Contes du hasard et autres fantaisiesContes du hasard et autres fantaisies

Réa­li­sa­teur : Ryū­suke Hama­gu­chi – 2 h 01

Ambi­guï­tés uni­ver­selles, ici japo­naises et fémi­nines. Trois contes en trois phrases : deux amies se dis­putent le même homme / elle tend un piège sexuel qui échoue au prof de fac qui a humi­lié son amant / elles se croisent sur un esca­la­tor et, l’une pre­nant l’autre pour l’ancien amour qu’elle n’est pas, elles vont quand même, des­sillées, jouer à faire sem­blant. La cri­tique évoque Éric Roh­mer, Hong Sang-soo, le fes­ti­val de Ber­lin 2021 décerne l’Ours d’argent… Soit, mais trois contes, dont un (le troi­sième) tou­chant, font-ils un film ?

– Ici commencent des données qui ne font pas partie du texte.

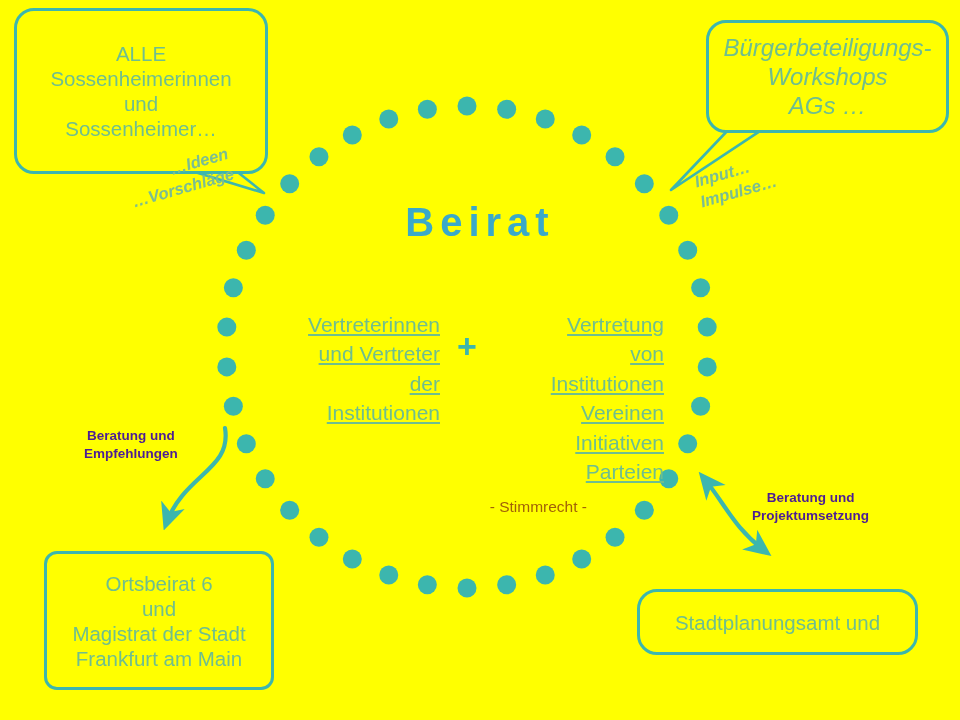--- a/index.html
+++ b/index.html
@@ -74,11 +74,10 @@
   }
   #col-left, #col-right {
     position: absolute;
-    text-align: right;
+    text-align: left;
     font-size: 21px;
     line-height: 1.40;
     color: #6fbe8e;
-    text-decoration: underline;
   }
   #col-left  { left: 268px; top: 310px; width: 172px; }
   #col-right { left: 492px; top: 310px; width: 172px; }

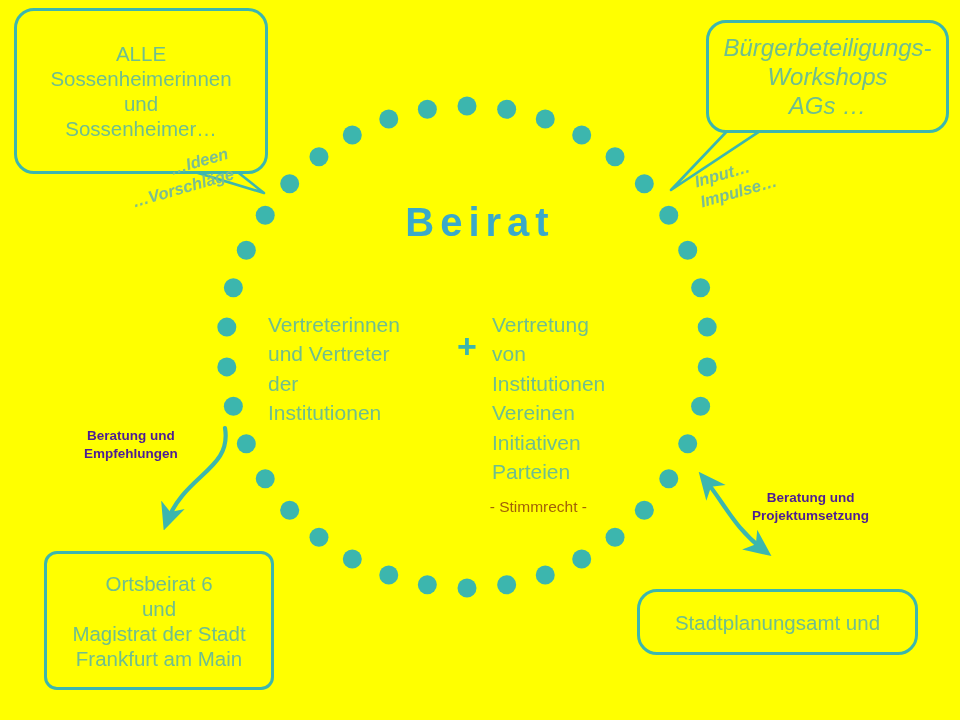--- a/index.html
+++ b/index.html
@@ -231,8 +231,8 @@
   <div id="plus-sign">+</div>
 
   <div id="col-right">
+    <div>von</div>
     <div>Vertretung</div>
-    <div>von</div>
     <div>Institutionen</div>
     <div>Vereinen</div>
     <div>Initiativen</div>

À l’ombre des fillesÀ l’ombre des filles

Réa­li­sa­teur : Étienne Comar – 1 h 46

Sur­tout pour Alex Lutz, for­mi­dable et sub­til, haute-contre dépri­mé, prof de chant pour femmes en pri­son. D’étranges et beaux pas­sages. Un che­min sans but, mais enfin un che­min, qui donne au film, dans l’étonnement du spec­ta­teur, une force étrange et certaine.